No celular novo, ao instalar o WhatsApp e confirmar o número de telefone, o app vai detectar automaticamente o backup no Google Drive e oferecer a restauração. Confirme e aguarde. O tempo varia conforme o tamanho do backup e a velocidade da conexão.

iPhone para iPhone

O WhatsApp para iPhone faz backup no iCloud. Verifique em WhatsApp > Ajustes > Conversas > Backup de conversas, faça um backup manual e aguarde. No iPhone novo, ao instalar o WhatsApp e verificar o número, o app detecta o backup no iCloud e oferece restauração.

Detalhe importante: o backup do WhatsApp no iPhone fica em uma área separada do iCloud, não no espaço geral de armazenamento.

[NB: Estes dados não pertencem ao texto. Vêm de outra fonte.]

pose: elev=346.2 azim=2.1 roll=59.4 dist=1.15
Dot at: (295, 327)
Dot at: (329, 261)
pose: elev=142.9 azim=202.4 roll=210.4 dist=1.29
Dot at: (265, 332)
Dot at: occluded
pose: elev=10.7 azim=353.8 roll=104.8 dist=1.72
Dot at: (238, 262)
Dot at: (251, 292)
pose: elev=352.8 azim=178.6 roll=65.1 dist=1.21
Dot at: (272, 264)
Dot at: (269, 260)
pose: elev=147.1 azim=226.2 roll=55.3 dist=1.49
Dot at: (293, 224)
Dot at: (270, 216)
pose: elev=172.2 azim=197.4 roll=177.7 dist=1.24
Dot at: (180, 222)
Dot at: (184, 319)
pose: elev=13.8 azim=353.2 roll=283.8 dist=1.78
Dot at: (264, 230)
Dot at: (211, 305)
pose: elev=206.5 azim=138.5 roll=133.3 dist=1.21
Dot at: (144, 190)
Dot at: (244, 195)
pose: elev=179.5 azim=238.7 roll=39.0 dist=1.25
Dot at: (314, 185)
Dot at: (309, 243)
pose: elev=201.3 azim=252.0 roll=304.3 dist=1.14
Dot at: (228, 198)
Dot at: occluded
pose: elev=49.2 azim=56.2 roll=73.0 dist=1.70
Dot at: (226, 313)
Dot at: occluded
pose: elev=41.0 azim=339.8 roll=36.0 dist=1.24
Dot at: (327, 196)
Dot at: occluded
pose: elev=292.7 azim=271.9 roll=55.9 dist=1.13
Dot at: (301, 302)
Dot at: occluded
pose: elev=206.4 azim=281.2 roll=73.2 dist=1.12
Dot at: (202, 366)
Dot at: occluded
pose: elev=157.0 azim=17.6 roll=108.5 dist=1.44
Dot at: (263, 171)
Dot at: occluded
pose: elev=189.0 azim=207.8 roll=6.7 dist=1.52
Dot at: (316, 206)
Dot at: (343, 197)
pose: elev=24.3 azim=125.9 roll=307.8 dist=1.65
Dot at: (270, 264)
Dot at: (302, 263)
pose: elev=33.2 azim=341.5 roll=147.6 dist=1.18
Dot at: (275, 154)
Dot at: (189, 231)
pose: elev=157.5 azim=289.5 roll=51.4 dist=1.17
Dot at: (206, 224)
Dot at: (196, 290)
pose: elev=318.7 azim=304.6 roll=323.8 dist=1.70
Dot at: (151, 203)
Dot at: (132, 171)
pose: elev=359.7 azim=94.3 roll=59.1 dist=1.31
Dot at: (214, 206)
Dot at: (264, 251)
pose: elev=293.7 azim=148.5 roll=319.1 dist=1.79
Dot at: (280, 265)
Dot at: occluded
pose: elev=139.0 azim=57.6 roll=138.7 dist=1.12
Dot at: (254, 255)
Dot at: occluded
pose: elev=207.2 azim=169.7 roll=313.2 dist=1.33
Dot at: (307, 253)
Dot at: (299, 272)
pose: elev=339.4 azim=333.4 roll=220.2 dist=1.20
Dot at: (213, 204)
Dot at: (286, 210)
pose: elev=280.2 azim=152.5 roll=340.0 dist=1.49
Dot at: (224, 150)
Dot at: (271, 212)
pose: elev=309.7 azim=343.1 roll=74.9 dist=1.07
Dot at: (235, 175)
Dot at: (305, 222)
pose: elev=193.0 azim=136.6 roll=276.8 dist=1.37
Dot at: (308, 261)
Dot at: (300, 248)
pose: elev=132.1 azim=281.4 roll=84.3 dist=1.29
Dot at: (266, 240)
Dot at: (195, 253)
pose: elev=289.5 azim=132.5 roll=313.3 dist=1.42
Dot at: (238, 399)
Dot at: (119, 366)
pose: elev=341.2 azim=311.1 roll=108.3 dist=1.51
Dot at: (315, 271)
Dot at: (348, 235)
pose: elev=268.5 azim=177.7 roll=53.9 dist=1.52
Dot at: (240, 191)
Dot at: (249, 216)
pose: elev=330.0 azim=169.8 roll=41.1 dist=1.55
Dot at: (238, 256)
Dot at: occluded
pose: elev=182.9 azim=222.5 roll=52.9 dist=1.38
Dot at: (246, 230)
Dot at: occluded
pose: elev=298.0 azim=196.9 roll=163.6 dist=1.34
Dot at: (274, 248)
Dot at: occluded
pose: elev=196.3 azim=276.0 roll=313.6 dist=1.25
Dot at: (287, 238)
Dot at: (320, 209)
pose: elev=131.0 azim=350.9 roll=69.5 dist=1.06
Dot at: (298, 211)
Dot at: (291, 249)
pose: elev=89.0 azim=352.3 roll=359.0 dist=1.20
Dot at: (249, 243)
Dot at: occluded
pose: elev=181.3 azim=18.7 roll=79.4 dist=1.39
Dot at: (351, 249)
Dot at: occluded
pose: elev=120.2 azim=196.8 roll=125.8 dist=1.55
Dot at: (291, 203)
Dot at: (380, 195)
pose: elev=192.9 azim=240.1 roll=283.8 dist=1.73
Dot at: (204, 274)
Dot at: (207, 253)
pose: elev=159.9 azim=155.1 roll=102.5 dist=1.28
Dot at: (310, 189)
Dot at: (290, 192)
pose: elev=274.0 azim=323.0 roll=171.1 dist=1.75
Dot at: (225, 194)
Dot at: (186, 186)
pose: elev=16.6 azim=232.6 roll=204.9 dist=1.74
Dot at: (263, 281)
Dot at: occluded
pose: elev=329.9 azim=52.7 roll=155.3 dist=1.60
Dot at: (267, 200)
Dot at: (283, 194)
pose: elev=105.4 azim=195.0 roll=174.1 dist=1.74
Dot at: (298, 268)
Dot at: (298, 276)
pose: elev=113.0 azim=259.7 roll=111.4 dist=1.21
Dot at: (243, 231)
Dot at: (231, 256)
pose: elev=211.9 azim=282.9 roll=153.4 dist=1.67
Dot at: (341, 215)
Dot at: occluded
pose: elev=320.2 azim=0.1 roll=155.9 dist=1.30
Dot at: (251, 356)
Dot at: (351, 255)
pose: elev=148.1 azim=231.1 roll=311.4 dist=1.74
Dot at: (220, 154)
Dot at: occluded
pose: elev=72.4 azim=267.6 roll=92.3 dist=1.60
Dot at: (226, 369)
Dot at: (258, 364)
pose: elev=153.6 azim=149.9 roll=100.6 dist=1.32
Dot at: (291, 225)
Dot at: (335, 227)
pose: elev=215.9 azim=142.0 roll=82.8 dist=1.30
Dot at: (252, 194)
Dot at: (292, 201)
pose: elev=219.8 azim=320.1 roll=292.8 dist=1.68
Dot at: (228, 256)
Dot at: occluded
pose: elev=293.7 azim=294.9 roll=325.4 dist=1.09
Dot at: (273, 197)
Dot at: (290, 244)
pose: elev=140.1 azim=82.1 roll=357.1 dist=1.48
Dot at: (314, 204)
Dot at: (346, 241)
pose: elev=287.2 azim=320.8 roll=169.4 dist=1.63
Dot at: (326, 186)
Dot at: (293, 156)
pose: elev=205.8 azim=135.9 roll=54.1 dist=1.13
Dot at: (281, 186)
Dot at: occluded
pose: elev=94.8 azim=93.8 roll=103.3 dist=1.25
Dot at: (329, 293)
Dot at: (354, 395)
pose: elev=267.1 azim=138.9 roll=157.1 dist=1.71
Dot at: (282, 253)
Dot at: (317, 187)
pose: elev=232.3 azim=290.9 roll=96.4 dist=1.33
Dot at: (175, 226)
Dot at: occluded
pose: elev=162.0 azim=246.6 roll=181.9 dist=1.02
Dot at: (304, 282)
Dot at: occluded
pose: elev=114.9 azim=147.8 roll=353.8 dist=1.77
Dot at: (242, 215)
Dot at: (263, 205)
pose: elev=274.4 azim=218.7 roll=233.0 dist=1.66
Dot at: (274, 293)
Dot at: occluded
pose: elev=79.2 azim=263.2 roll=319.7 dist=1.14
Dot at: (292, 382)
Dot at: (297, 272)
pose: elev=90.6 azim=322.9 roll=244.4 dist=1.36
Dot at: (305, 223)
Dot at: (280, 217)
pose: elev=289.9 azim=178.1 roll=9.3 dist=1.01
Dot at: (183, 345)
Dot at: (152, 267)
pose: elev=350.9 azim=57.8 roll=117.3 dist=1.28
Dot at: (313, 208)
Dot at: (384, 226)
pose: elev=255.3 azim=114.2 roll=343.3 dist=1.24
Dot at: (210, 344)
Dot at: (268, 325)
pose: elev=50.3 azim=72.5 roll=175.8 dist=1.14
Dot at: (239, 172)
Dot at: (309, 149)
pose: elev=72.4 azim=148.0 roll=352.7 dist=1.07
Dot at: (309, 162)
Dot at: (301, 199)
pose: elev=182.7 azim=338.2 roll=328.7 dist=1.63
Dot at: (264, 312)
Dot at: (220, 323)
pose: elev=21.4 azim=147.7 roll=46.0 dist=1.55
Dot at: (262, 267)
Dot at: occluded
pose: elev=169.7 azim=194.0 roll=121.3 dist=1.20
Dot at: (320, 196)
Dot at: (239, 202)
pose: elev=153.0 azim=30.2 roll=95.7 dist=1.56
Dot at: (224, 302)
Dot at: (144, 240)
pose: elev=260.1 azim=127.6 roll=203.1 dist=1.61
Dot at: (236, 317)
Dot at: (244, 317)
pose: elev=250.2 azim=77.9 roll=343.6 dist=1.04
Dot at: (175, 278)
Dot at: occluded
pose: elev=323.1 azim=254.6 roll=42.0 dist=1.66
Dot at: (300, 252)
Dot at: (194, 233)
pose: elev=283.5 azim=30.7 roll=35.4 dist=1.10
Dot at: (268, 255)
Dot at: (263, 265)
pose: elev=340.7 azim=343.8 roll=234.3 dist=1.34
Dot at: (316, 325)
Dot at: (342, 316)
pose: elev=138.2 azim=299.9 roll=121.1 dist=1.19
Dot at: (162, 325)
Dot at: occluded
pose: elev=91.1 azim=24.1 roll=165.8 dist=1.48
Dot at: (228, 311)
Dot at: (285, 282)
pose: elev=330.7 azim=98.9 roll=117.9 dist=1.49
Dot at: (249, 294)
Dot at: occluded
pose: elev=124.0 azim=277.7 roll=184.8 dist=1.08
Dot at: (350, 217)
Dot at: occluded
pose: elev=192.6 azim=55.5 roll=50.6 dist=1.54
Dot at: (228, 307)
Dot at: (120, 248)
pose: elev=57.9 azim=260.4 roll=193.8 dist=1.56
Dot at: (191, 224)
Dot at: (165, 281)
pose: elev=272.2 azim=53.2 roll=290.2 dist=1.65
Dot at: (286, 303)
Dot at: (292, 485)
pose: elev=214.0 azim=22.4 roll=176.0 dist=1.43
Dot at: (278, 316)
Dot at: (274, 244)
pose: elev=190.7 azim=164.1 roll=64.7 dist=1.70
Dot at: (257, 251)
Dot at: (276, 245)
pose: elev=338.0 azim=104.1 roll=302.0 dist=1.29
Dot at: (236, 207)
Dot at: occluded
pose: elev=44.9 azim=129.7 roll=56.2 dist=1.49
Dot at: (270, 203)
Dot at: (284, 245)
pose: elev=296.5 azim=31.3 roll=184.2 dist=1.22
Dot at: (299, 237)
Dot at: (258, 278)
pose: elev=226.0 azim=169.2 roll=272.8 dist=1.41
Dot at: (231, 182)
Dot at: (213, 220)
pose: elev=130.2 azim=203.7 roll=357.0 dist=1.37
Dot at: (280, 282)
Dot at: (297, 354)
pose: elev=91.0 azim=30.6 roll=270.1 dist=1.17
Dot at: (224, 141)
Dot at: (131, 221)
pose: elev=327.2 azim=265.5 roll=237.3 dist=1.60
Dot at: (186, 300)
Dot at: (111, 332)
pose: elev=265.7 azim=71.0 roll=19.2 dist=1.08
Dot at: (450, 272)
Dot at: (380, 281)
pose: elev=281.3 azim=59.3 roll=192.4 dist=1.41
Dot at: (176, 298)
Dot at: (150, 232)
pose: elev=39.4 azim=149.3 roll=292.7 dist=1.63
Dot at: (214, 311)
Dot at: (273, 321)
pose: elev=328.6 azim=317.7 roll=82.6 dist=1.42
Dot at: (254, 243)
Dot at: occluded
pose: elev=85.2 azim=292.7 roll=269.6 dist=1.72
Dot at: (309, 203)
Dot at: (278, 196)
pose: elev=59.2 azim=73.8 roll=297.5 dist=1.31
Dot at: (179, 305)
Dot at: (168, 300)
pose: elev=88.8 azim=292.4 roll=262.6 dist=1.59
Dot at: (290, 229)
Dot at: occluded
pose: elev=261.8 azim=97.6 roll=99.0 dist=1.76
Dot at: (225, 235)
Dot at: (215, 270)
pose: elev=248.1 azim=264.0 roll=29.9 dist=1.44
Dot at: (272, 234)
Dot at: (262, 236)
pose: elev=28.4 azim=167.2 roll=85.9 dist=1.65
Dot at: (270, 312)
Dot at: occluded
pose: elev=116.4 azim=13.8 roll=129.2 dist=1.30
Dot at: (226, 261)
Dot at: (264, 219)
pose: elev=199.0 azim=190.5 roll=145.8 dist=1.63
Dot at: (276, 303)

Então mesmo que seu iCloud esteja cheio, o backup do WhatsApp pode ter falhado silenciosamente. Verifique a data do último backup antes de assumir que está seguro. O suporte oficial do WhatsApp descreve os requisitos exatos de cada tipo de backup.

Android para iPhone ou iPhone para Android

O WhatsApp não transfere histórico entre sistemas via backup em nuvem. O backup do Android fica no Google Drive e não é compatível com a versão iPhone, e vice-versa.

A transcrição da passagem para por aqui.